Question

The Marks and Brog families are buying food for their neighbor's holiday party. The Marks family buys main course dishes for $5, and the Brog family is going to bring appetizers that cost $3. Together the families spend $64 on sixteen items of food. How many of each item are they bringing?
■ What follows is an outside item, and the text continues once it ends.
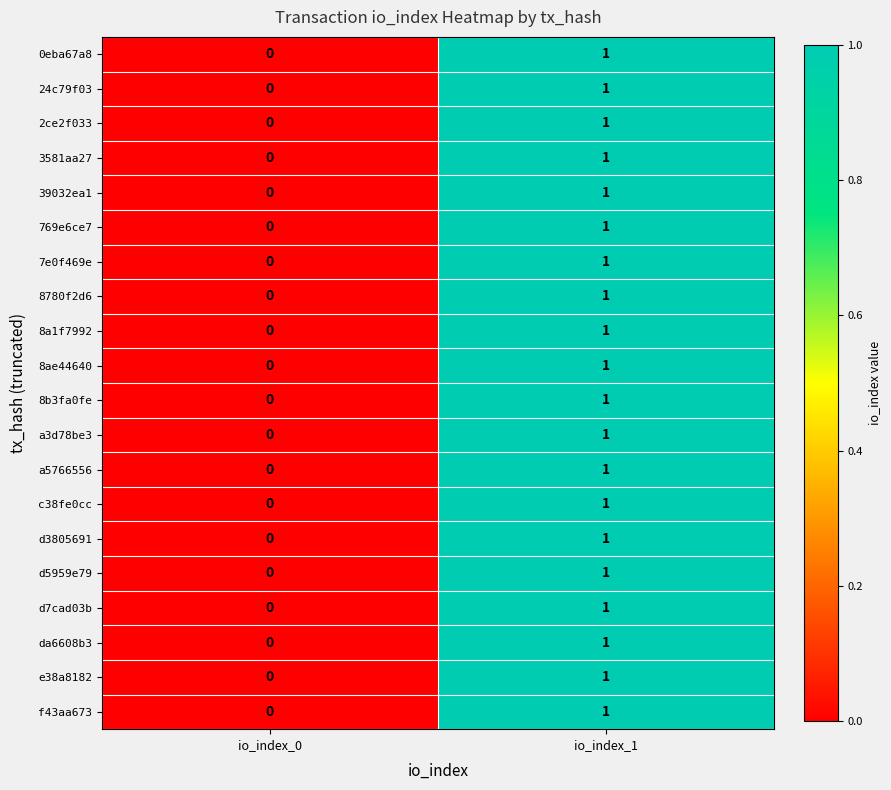

How many series are shown in this chart?

20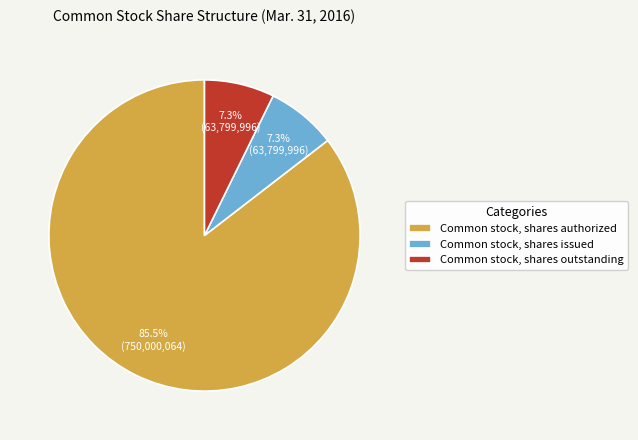

Do Common stock, shares issued and Common stock, shares outstanding together represent more than half of the pie?

No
a) 8 main course dishes and 8 appetizers.
b) 10 main course dishes and 6 appetizers.
c) 6 main course dishes and 10 appetizers.
d) 16 main course dishes and 0 appetizers.

Answer 1

After setting up and solving simultaneous equations, it is found that the families are bringing 8 main course dishes and 8 appetizers to the holiday party.

Step-by-step explanation:

The question involves solving a simultaneous equations problem to figure out how many main course dishes and appetizers the Marks and Brog families are bringing to their neighbor's holiday party. Let's define main course dishes as 'm' that cost $5 each and appetizers as 'a' that cost $3 each. We have two equations based on the information provided:

1. 5m + 3a = $64 (total amount spent)
2. m + a = 16 (total items bought)

To solve these equations, we can multiply the second equation by 3 to line up the coefficients of 'a':

3m + 3a = 48

Now subtracting this from the first equation gives us:

5m + 3a - (3m + 3a) = 64 - 48

2m = 16

Dividing both sides by 2:

m = 8

Substituting m into the second equation:

8 + a = 16

a = 8

Therefore, they are bringing 8 main course dishes and 8 appetizers.